EXERCISE TEXT:
--- START ---

The 125th birth anniversary of Swatantryaveer Vinayak Damodar Savarkar falls on 28 May 2008. It is a fitting occasion to remember the man and his manifold contribution to the Hindu Nation.
Savarkar was born when India was under British yoke. Savarkar was clear that a nation in bondage can never achieve her destiny. He was also clear that freedom cannot be attained through pleas and petitions but by self-sacrifice. Savarkar belongs to a rare breed of Indian patriots who pledged to serve their motherland while still in childhood. What is more, he stood by his pledge till his last breath. Savarkar was among the first to place the case for India's freedom at the international level. He established contacts with revolutionaries from different countries to achieve this goal. At a time when British rule was still widely regarded as a divine blessing and Dominion Status was discussed in hushed tones, Savarkar fearlessly proclaimed absolute freedom as his goal. Savarkar had a clear vision of independent India even as a youth. He put forth the vision of a sovereign republic with Sanskritised Hindi as the national language and Devanagari as the national script.
In Savarkar's time, there was a debate about the relative importance of political struggle and social reform. Savarkar held that freedom won without social reform would not last for three days. Savarkar's thoughts and actions in the field of social reform are radical even by today's standards.
To Savarkar, freedom did not merely mean replacing the colonial masters with their brown-skinned versions. He meditated deeply on India's identity. To him, Hindutva was synonymous with India's nationhood. To a very large extent, the credit for elucidating the philosophy of Hindutva and Hindu Nationalism in modern times goes to Savarkar. To this day, the Hindu Revivalist movement owes its intellectual underpinnings to Savarkar.

--- END ---

RECORDS:
--- START ---

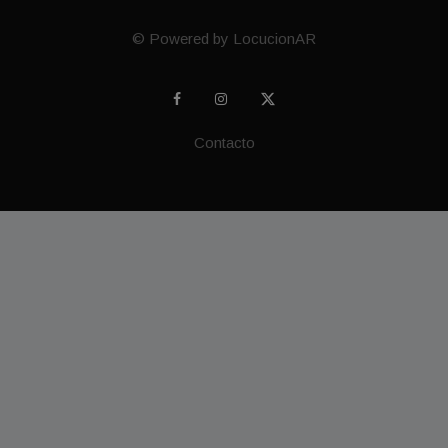
© Powered by LocucionAR
Contacto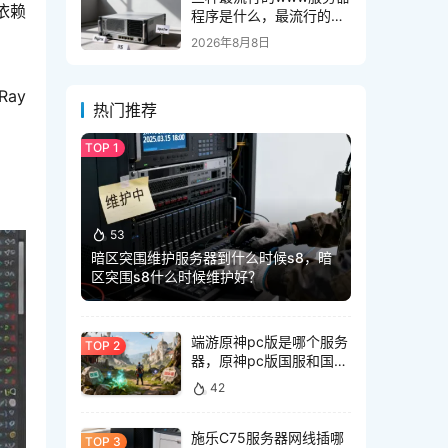
度依赖
程序是什么，最流行的
web服务器有哪些？
2026年8月8日
Ray
热门推荐
53
暗区突围维护服务器到什么时候s8，暗
区突围s8什么时候维护好？
端游原神pc版是哪个服务
器，原神pc版国服和国际
服有什么区别
42
施乐C75服务器网线插哪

--- END ---

For each statement, say yes or no according to the Savarkar text, and quote the words that decide it: (a) Savarkar believed freedom could be attained through pleas and petitions. (b) Savarkar proposed Devanagari as the national script. (c) Savarkar held that freedom won without social reform would not last. Base every answer on the Savarkar text alone, not on the entries.

SOLVED PROBLEM:
(a) No: "freedom cannot be attained through pleas and petitions but by self-sacrifice."
(b) Yes: "Devanagari as the national script."
(c) Yes: "freedom won without social reform would not last for three days."